The mother of the young girl who died on a Dublin street due to an allergic reaction to peanuts has demanded answers as to why the pharmacist she approached to give her daughter a life saving injection refused to do so.

Caroline Sloan also said her daughter Emma’s last words before she collapsed were “I'm not going to make it.”

The family had been eating a Christmas meal in a Chinese restaurant on O’Connell Street when her daughter unknowingly tasted some sauce that had peanut extract in it.

They had forgotten to bring her EpiPen, which is an injection antidote in such circumstances.

She said her daughter’s toddler sister has been going around the house looking for her.

“Emma should be here with us now getting excited about Christmas, but instead we are putting her presents in a box.

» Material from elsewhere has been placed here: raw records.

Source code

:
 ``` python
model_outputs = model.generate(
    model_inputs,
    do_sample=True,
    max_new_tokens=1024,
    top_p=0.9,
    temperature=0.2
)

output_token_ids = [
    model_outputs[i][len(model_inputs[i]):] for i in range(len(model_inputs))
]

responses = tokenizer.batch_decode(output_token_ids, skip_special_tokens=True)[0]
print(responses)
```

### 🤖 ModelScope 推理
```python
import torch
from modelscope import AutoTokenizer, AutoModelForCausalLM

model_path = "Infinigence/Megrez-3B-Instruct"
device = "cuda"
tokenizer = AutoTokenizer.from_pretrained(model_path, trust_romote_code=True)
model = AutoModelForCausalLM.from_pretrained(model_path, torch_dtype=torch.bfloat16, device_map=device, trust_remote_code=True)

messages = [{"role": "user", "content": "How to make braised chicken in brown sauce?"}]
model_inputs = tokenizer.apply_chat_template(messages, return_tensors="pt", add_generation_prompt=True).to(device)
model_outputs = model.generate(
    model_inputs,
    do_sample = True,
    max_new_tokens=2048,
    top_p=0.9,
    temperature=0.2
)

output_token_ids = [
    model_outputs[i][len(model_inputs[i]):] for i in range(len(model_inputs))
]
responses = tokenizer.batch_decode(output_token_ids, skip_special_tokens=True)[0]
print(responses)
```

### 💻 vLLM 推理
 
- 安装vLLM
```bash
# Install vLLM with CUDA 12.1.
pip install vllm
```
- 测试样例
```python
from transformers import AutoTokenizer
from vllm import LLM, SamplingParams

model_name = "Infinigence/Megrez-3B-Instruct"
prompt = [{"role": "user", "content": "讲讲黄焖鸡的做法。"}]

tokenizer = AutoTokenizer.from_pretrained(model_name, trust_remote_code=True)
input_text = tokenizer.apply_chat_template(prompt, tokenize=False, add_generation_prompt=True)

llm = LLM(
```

We'll never have Christmas again,” Caroline told the Irish Independent.

“Her little sister Mia will be two years old on the 28th, and she's going around hugging photographs of her and asking where she is. It's heartbreaking.”

“We need answers to why this happened, to why Emma could not be given the EpiPen.

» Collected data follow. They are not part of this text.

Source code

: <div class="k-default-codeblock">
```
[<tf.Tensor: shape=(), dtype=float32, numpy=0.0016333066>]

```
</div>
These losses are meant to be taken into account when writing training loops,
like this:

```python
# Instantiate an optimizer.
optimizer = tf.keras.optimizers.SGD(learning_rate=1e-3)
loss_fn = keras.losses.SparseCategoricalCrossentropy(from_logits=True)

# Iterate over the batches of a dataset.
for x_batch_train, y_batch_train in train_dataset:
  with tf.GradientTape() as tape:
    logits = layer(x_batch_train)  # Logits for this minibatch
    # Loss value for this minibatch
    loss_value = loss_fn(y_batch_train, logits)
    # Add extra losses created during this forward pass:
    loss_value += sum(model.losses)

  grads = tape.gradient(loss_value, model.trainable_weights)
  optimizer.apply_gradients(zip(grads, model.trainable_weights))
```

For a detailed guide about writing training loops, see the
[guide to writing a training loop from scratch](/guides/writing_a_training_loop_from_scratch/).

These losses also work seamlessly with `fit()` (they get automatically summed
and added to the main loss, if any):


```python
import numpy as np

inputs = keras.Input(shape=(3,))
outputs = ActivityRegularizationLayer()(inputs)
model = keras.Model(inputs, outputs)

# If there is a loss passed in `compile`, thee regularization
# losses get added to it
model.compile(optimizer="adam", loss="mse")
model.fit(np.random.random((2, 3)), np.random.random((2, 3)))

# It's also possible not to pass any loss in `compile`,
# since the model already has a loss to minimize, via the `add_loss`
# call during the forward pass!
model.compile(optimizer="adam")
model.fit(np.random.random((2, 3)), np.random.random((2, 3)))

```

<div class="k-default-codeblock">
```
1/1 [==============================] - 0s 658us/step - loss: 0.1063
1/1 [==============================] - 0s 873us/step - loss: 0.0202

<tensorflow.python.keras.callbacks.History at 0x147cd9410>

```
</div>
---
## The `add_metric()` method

“When we left the pharmacy she told us her throat was closing and she couldn't breathe, and by the time we crossed the road at the traffic lights she was collapsed on the ground.

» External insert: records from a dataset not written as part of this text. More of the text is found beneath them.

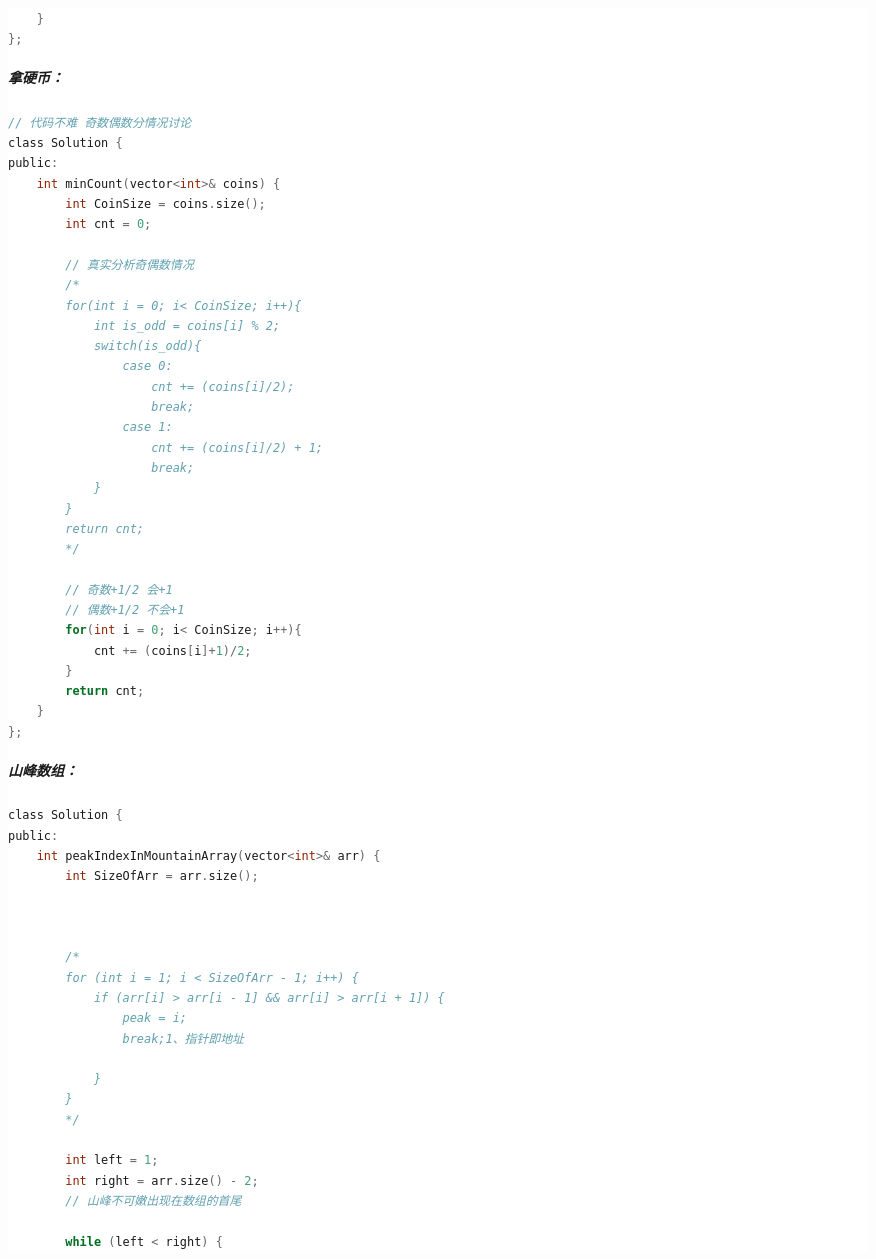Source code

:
```c
    }
};
```

##### 拿硬币：

```c
// 代码不难 奇数偶数分情况讨论
class Solution {
public:
    int minCount(vector<int>& coins) {
        int CoinSize = coins.size();
        int cnt = 0;
		
        // 真实分析奇偶数情况
        /*
        for(int i = 0; i< CoinSize; i++){
            int is_odd = coins[i] % 2;
            switch(is_odd){
                case 0:
                    cnt += (coins[i]/2);
                    break;
                case 1:
                    cnt += (coins[i]/2) + 1;
                    break;
            }
        }
        return cnt;
        */
		
        // 奇数+1/2 会+1
        // 偶数+1/2 不会+1
        for(int i = 0; i< CoinSize; i++){
            cnt += (coins[i]+1)/2;
        }
        return cnt;
    }
};
```

##### 山峰数组：

```c
class Solution {
public:
    int peakIndexInMountainArray(vector<int>& arr) {
        int SizeOfArr = arr.size();



        /*
        for (int i = 1; i < SizeOfArr - 1; i++) {
            if (arr[i] > arr[i - 1] && arr[i] > arr[i + 1]) {
                peak = i;
                break;1、指针即地址

            }
        }
        */

        int left = 1;
        int right = arr.size() - 2;
        // 山峰不可嫩出现在数组的首尾
        
        while (left < right) {
```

“Nobody has knocked on our door yet to explain anything to us, not the gardai or the pharmacy or anybody. There hasn't been a word,” she added.

“I'd like to know why the pharmacist didn't give me the pen. I told him what was happening but he said I would have to go to A&E.

“Everyone tried to help Emma. As she fell to the ground she said ‘I'm not going to make it', and I knew she was gone.

“The ambulance people and the doctors worked on her, but I knew she was dead.